In this same study when looking at women who started dolutegravir during pregnancy, only one case of neural tube defect was reported, 0.03% (N = 3840), compared to 0.05% (N = 59 520). No causal link has been established with the use of dolutegravir.
The risk in the general population would be 0.5-1 cases per 1000 live births.
Since the risk is low and dolutegravir is an antiretroviral that has the advantage of being given once a day, with few side effects and an ability to rapidly decrease viral load, the DHHS guidelines recommend dolutegravir as a preferred agent for pregnant women at all trimesters and as an alternative (after discussion of low risk) for women who are planning to become pregnant.
The DHHS guidelines have posted an appendix to guide healthcare professionals in their consultation with patients regarding dolutegravir.
Since neural tube defects occur during the first four weeks of fetal development, patients of childbearing potential should therefore be informed of the potential low risk before pregnancy. If necessary, contraception or the use of an alternative antiretroviral solution can be discussed.
Professionals are encouraged to discuss the risk of neural tube defect and to make the decision with the person concerned based on the risk observed in the literature to date. Professionals are also encouraged to report pregnancy cases with a view to adding them to the register:
www.apregistry.com/ Telephone : 1-800-258-4263 Fax : 1-800-800-1052.
See also the pharmacokinetics section.
Dolutegravir : Studies in animals have shown that dolutegravir is secreted in breast milk. It is therefore not excluded that dolutegravir is present in breast milk.
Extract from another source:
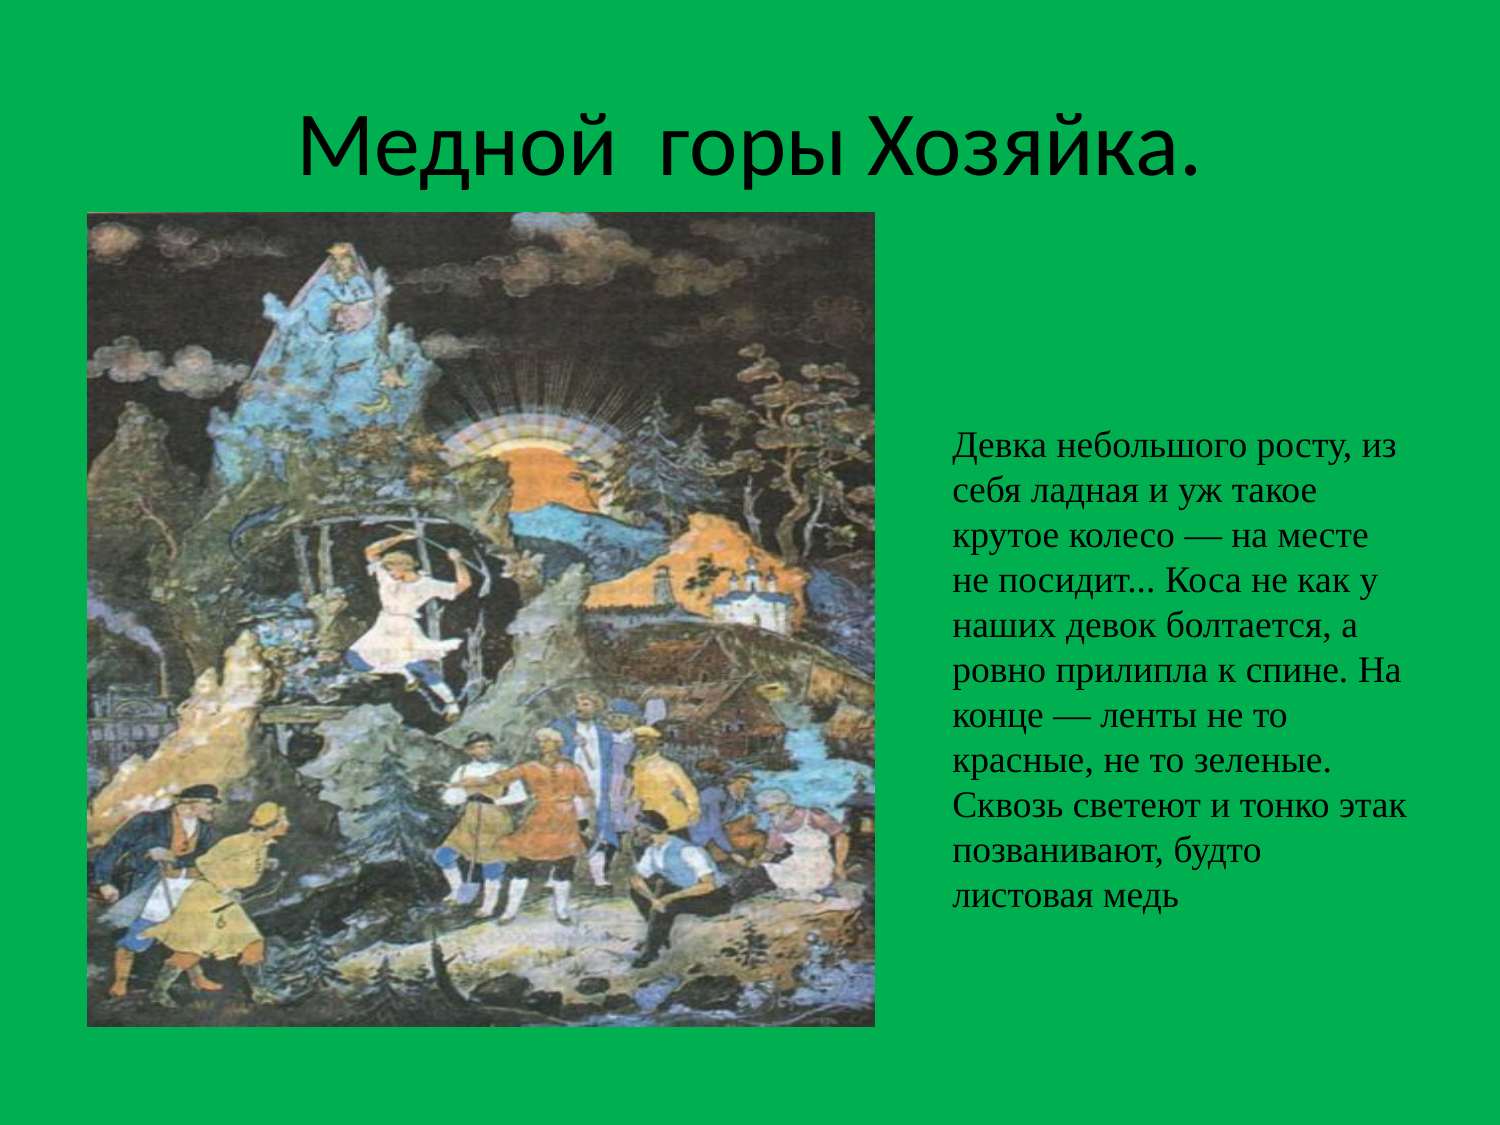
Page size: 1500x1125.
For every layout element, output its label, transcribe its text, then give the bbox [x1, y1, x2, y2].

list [87, 212, 876, 1027]
text_box Девка небольшого росту, из себя ладная и уж такое крутое колесо — на месте не посидит... Коса не как у наших девок болтается, а ровно прилипла к спине. На конце — ленты не то красные, не то зеленые. Сквозь светеют и тонко этак позванивают, будто листовая медь [937, 412, 1425, 923]
title Медной горы Хозяйка. [75, 45, 1425, 233]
Rilpivirine : It is not known if rilpivirine is excreted in breast milk.
Mothers treated with Juluca® should be advised not to breastfeed, given the risk of transmission of HIV-1 to their infants and the risk of serious adverse reactions in infants.
For safer use with drugs used in conjunction with Juluca®, consult the product monograph or the section on drug interactions.
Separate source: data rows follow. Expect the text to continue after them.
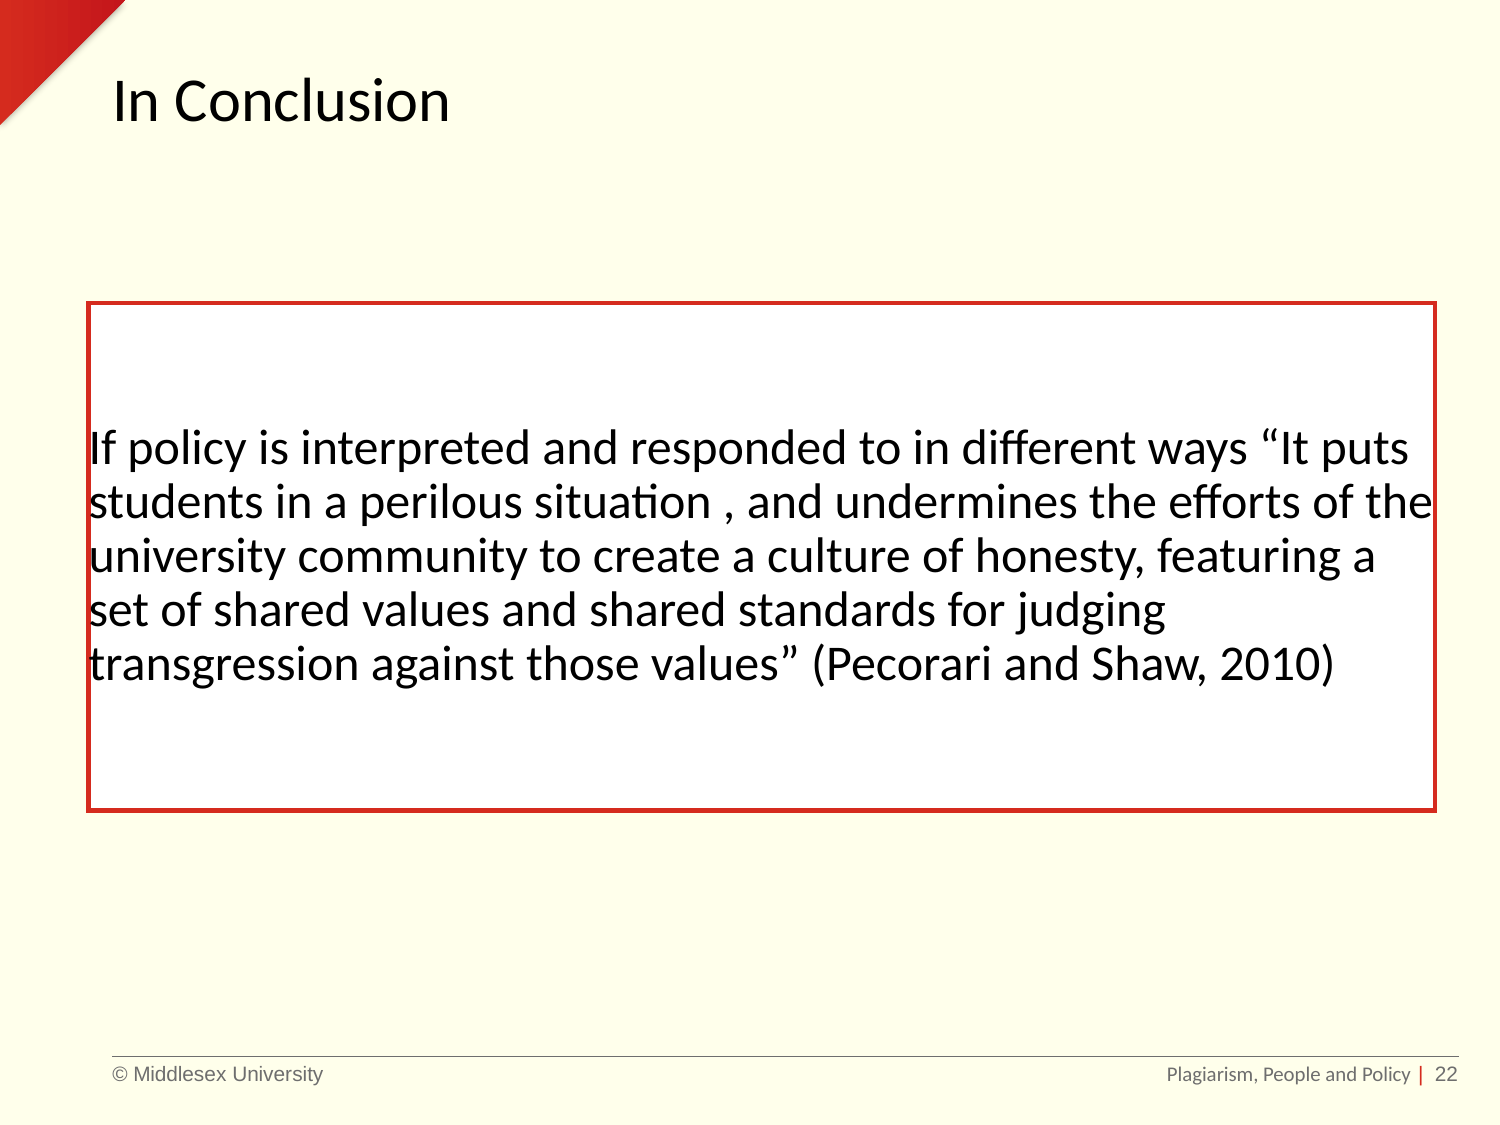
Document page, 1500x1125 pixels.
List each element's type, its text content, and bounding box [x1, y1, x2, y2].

list If policy is interpreted and responded to in different ways “It puts students in a perilous situation , and undermines the efforts of the university community to create a culture of honesty, featuring a set of shared values and shared standards for judging transgression against those values” (Pecorari and Shaw, 2010) [86, 301, 1437, 813]
footer Plagiarism, People and Policy [730, 1057, 1405, 1088]
title In Conclusion [111, 54, 1460, 136]
slide_number | 22 [1405, 1057, 1459, 1088]
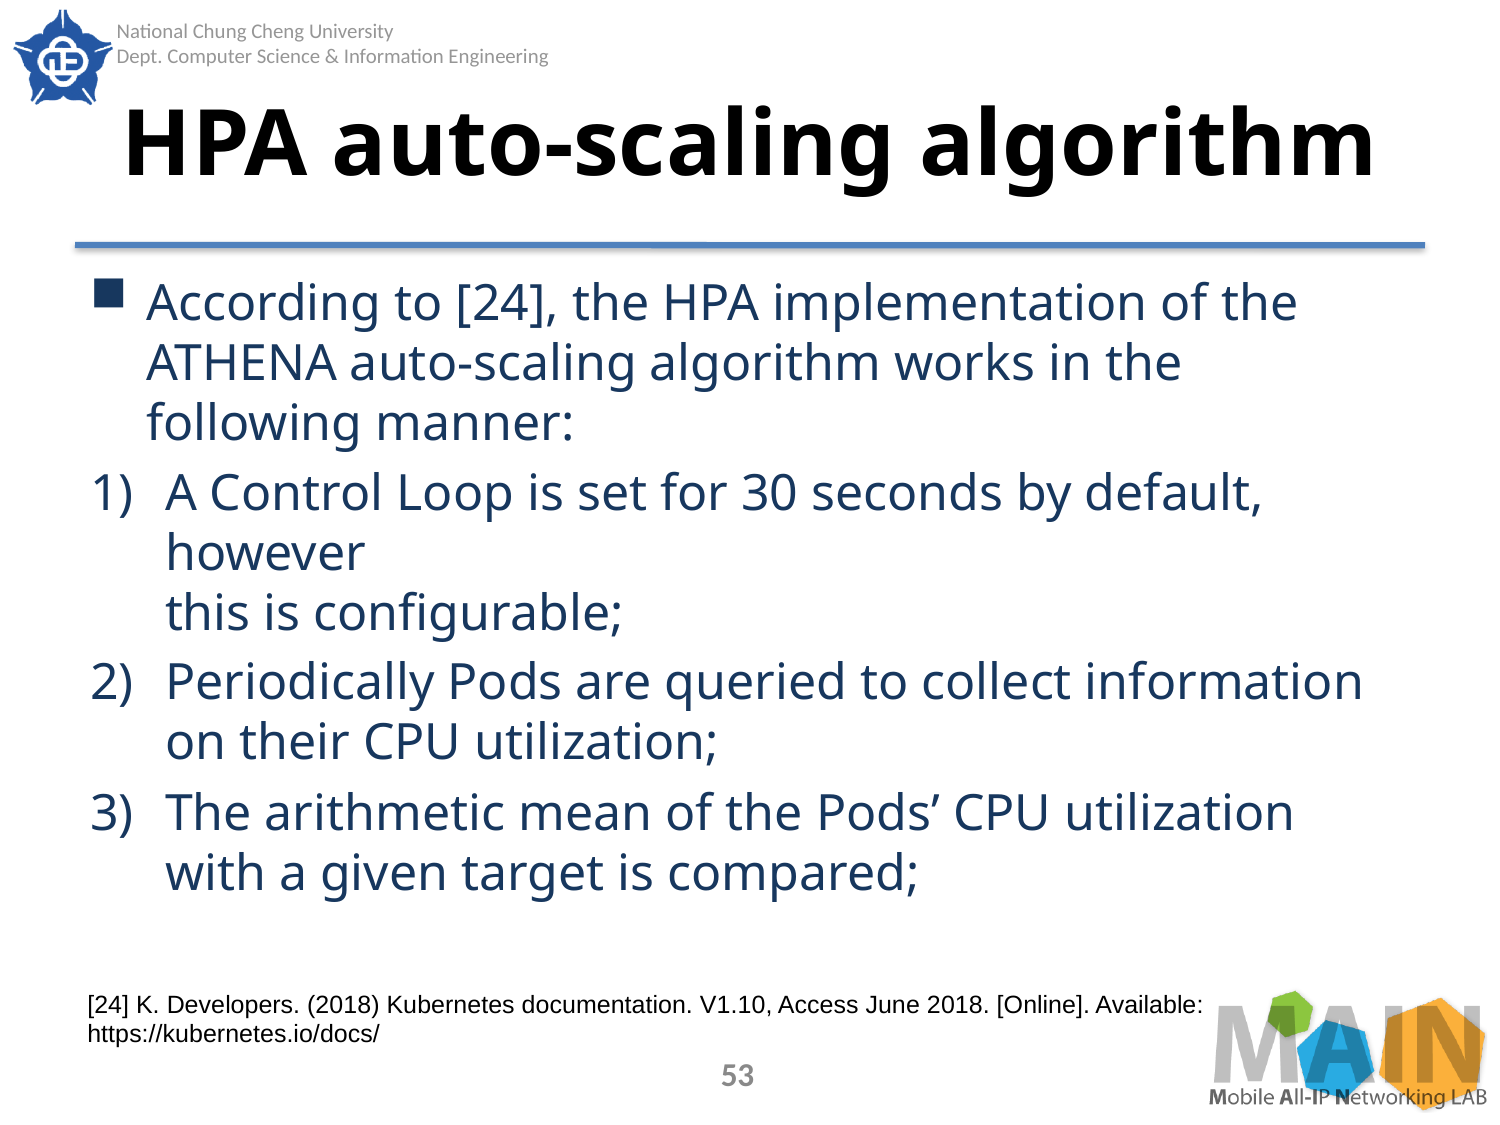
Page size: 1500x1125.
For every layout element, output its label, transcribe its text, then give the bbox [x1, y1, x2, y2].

Ideally the tablet should be swallowed whole.
No data on whether the tablet can be cut or crushed, but based on clinical judgment if Juluca® requires splitting, it should be split in half and ingested immediately with a meal. If Juluca® needs to be mashed, it should be mashed and added to a small amount of liquid or semi-solid food and consumed whole and immediately with a meal. In the absence of detailed data on this method of administration, the clinician may consider performing a therapeutic drug monitoring (TDM) for rilpivirine and dolutegravir.
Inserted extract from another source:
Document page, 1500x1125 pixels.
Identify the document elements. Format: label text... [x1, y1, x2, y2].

Store the tablets at a maximum temperature of 30° C. The product monograph recommends keeping the tablets in their original packaging without removing the desiccant sachet with silica gel to protect them from humidity and tightly closed.
DTG, dolutegravir; RPV, rilpivirine; DIE, once daily; CrCl, creatinine clearance; NRTIs, nucleoside and nucleotide reverse transcriptase inhibitors; INIs, integrase inhibitors; NNRTIs, non-nucleoside reverse transcriptase inhibitors; PIs, protease inhibitors; VL, viral load.